Flagrante impressionante mostra luta pela sobrevivência na natureza mineira
Um momento fascinante da vida selvagem foi registrado por um visitante durante um passeio nas trilhas do Eco Parque Coração da Canastra, localizado na cidade de Capitólio, em Minas Gerais. Jonathan Rodrigues de Souza testemunhou e filmou uma cena rara: uma serpente boipeva tentando engolir um sapo-cururu que aparentava ser significativamente maior do que ela.
Encontro inesperado nas trilhas
Jonathan relata que a experiência foi completamente inesperada e chamou sua atenção imediatamente. "Jamais imaginei ver uma cena tão fascinante, nunca havia presenciado algo assim na vida. Foi realmente fantástico", afirmou o visitante, que enviou o vídeo para a equipe do Terra da Gente.
O que mais impressionou foi a evidente dificuldade enfrentada pela serpente durante a tentativa de predação. O sapo-cururu, utilizando seus mecanismos de defesa naturais, parecia grande demais em comparação com o tamanho da cobra, criando um impasse visualmente intrigante.
Defesa estratégica do anfíbio
A herpetóloga Karina Banci, do Instituto Butantan, explica que o sapo-cururu possui mecanismos de defesa bem desenvolvidos. "Quando os sapos estão 'inflados', como se fossem um balão cheio de ar, o predador poderia se sentir intimidado pelo tamanho da presa e pela dificuldade de deglutição e manipulação", detalha a especialista.
Essa estratégia de inflar o corpo serve para fazer o animal parecer maior do que realmente é, além de expor as glândulas parotoides localizadas nas costas, que produzem substâncias tóxicas. Curiosamente, essa mesma técnica pode ser vantajosa em ambientes aquáticos, ajudando o sapo a flutuar e dificultando a captura por predadores aquáticos.
Adaptações especiais da boipeva
Apesar das defesas do sapo-cururu, a boipeva apresenta adaptações específicas para lidar com esse tipo de presa. Segundo a pesquisadora, esta serpente não venenosa possui dentição áglifa e apresenta heterodontia - dentes de formatos diferentes ao longo da boca.
"Quando vai capturar o cururu, portanto, a boipeva gira a cabeça em 180º para morder a parte superior do sapo.
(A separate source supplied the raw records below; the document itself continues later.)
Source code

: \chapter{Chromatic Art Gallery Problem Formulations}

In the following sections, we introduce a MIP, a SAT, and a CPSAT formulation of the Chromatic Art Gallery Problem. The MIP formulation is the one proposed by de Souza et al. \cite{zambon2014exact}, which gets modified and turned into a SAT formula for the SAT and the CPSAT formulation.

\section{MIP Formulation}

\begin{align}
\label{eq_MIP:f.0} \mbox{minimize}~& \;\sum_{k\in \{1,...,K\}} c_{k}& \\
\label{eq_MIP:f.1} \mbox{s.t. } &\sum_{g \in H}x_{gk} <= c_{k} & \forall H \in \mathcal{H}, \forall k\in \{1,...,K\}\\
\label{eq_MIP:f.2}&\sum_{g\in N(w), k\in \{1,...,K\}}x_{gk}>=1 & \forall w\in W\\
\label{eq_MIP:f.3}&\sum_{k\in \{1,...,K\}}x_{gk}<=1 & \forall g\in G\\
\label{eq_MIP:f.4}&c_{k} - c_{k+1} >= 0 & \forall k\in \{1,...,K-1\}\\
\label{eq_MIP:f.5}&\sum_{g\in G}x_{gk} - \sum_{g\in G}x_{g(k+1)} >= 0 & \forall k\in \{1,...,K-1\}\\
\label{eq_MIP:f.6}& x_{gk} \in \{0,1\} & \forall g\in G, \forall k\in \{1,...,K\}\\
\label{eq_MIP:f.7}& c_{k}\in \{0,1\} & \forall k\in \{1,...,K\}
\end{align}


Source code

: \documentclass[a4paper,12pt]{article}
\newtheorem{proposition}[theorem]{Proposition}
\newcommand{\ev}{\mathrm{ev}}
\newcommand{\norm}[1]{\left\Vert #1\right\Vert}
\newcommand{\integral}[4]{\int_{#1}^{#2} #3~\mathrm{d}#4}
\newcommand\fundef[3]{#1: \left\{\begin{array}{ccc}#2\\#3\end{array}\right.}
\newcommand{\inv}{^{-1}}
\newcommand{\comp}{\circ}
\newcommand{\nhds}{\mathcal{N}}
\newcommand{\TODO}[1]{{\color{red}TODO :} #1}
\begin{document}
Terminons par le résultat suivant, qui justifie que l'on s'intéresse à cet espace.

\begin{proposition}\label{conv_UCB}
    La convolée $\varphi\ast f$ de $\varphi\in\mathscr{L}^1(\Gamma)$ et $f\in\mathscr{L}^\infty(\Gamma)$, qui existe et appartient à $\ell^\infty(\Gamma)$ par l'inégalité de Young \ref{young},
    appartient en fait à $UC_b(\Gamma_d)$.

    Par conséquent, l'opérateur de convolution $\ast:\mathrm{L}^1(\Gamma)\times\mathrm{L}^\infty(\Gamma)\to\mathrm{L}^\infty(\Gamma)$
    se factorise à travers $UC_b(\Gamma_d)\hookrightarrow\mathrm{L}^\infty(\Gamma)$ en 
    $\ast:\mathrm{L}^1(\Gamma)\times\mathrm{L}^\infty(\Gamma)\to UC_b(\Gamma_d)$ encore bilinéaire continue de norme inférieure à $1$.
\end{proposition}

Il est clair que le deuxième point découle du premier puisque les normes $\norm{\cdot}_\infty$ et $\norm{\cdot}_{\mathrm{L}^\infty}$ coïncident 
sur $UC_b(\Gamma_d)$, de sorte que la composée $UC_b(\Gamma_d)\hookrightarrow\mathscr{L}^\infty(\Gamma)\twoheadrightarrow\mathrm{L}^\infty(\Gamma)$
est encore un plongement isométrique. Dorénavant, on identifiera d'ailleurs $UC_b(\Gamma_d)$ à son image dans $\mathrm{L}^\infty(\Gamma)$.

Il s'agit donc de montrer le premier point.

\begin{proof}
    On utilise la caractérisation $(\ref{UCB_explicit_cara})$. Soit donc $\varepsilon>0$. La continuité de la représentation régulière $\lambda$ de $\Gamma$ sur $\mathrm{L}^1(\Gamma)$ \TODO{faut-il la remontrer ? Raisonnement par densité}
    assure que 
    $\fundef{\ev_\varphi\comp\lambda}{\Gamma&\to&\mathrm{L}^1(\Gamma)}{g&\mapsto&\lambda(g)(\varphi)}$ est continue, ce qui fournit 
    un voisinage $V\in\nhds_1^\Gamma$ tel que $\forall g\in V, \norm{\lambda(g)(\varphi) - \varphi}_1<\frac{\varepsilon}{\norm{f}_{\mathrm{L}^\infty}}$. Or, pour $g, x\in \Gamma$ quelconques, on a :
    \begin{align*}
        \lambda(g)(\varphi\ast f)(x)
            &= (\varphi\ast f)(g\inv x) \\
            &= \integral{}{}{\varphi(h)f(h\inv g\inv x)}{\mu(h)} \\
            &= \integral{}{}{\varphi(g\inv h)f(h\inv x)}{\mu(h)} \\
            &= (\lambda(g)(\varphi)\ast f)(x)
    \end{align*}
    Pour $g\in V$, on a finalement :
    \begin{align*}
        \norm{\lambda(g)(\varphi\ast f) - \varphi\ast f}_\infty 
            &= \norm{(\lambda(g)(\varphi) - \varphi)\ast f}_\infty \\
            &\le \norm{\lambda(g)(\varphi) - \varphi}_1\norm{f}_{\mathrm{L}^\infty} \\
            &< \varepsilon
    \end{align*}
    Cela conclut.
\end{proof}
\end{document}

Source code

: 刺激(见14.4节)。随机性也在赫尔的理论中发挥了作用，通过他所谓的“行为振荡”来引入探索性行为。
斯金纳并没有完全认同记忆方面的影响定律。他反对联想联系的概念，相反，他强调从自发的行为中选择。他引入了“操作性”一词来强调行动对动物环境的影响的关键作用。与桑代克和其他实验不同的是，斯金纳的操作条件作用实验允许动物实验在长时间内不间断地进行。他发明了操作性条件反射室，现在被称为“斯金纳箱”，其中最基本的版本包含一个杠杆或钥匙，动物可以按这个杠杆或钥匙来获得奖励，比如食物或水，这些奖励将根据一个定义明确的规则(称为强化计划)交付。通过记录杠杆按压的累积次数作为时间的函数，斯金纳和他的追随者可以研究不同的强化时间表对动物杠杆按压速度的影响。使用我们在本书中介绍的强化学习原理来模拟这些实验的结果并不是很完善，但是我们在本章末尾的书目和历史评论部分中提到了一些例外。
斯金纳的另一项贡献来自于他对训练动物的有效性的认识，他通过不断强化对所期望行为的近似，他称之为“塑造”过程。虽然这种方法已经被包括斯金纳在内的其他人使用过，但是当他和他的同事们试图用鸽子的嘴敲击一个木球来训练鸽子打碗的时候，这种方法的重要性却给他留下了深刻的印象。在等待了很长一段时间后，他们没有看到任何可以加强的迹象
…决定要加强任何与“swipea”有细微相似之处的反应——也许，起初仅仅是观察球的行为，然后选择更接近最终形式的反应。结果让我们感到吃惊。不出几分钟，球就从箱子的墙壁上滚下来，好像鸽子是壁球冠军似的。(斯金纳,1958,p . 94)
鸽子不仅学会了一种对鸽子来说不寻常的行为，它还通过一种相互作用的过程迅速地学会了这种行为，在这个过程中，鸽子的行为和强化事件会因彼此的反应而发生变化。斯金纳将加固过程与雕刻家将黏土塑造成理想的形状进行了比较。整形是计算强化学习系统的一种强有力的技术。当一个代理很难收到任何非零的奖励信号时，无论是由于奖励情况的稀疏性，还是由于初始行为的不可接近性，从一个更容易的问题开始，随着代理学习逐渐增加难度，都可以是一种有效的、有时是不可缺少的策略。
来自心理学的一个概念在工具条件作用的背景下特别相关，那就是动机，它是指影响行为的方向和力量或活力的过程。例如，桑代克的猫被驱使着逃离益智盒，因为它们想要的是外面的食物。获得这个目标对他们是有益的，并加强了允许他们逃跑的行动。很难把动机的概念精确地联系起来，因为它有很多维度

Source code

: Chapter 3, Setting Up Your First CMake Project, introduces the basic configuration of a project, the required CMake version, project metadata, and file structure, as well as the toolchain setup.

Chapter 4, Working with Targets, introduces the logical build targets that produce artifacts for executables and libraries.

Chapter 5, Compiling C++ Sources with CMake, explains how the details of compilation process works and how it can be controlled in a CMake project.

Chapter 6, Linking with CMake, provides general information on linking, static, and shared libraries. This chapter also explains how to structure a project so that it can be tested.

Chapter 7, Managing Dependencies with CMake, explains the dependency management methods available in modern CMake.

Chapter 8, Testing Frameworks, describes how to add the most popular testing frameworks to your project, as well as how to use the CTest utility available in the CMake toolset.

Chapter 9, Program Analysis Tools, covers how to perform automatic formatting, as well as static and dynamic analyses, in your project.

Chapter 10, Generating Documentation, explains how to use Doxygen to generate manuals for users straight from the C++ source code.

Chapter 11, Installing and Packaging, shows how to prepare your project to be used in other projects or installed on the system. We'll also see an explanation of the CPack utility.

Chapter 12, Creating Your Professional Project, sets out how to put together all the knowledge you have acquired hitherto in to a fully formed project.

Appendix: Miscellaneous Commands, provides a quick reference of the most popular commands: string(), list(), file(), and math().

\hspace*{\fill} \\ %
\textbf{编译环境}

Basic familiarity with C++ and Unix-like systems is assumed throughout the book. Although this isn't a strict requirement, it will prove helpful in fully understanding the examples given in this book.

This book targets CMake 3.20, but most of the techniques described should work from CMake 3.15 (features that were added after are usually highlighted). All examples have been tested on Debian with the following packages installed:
Esses dentes mais desenvolvidos no fundo da sua boca acabam furando a barriga do sapo, fazendo com que ele murche e possibilitando sua ingestão pela serpente", explica Karina Banci.
Desfecho desconhecido
Jonathan não acompanhou o final da interação entre predador e presa. Como o processo de ingestão parecia demandar bastante tempo devido às dificuldades enfrentadas pela serpente, o visitante decidiu seguir seu passeio sem saber o desfecho da história.
Inicialmente, ele relata ter sentido compaixão pelo sapo, mas logo reconheceu que se tratava de um processo natural da vida selvagem. "Fiquei com o coração apertado ao ver a situação do sapo. Depois, porém, reconheci que se trata de um processo natural da vida na natureza", compartilhou.
Interação comum no ecossistema
A especialista do Butantan ressalta que esse tipo de interação é comum na natureza. A boipeva se alimenta principalmente de lagartos e anuros - grupo que inclui sapos, rãs e pererecas - sendo o sapo-cururu uma de suas presas habituais.
"Alguns registros mostram que, às vezes, elas acabam sendo mais 'gulosas' do que deveriam", comenta Karina sobre a possibilidade de a serpente ter escolhido uma presa muito grande. A pesquisadora também destaca que muitas cobras são capazes de engolir presas maiores que seu próprio corpo, uma adaptação evolutiva notável.
Jonathan afirma que experiências como essa o fazem prestar ainda mais atenção aos acontecimentos da natureza durante seus passeios. O registro serve como um lembrete das complexas relações ecológicas que ocorrem constantemente em nossos ecossistemas, muitas vezes longe dos olhos humanos.